What the task requires> Repeat the data below word for word, from the line containing "Click here to" through the line containing "Kulin nation, th", both lines included.

Records to process>

*** Begin section ***

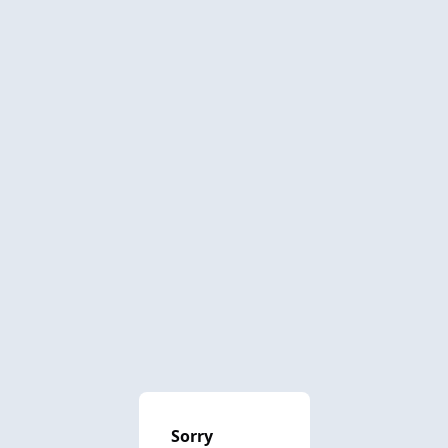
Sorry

*** End section ***
*** Begin section ***

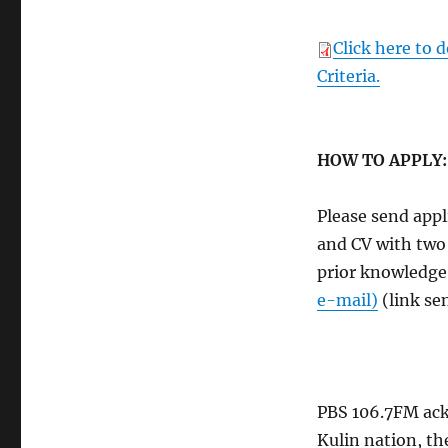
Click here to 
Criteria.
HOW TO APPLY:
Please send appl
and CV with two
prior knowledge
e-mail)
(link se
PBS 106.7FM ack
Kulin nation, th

*** End section ***
*** Begin section ***

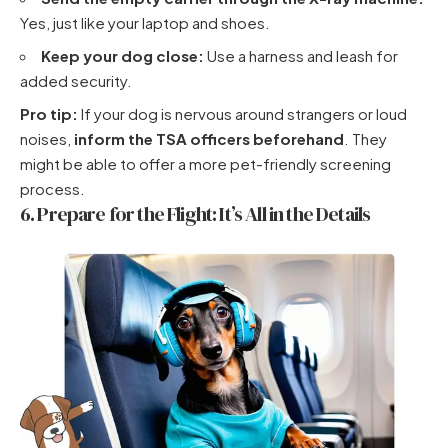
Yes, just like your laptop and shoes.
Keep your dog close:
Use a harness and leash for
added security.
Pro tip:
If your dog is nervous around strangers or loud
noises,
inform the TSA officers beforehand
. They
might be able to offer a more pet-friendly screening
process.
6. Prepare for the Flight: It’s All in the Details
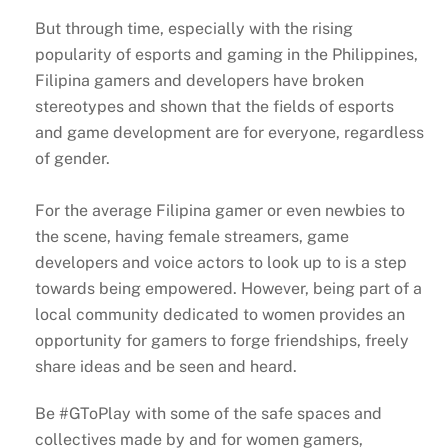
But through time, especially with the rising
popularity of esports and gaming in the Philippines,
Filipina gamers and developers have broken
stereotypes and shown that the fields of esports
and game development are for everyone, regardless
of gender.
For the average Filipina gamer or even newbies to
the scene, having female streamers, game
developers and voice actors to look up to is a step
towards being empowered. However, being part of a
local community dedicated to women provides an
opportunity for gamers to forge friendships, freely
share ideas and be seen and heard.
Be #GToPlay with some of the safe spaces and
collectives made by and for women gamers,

*** End section ***

Output of the exercise>
Click here to 
Criteria.
HOW TO APPLY:
Please send appl
and CV with two
prior knowledge
e-mail)
(link se
PBS 106.7FM ack
Kulin nation, th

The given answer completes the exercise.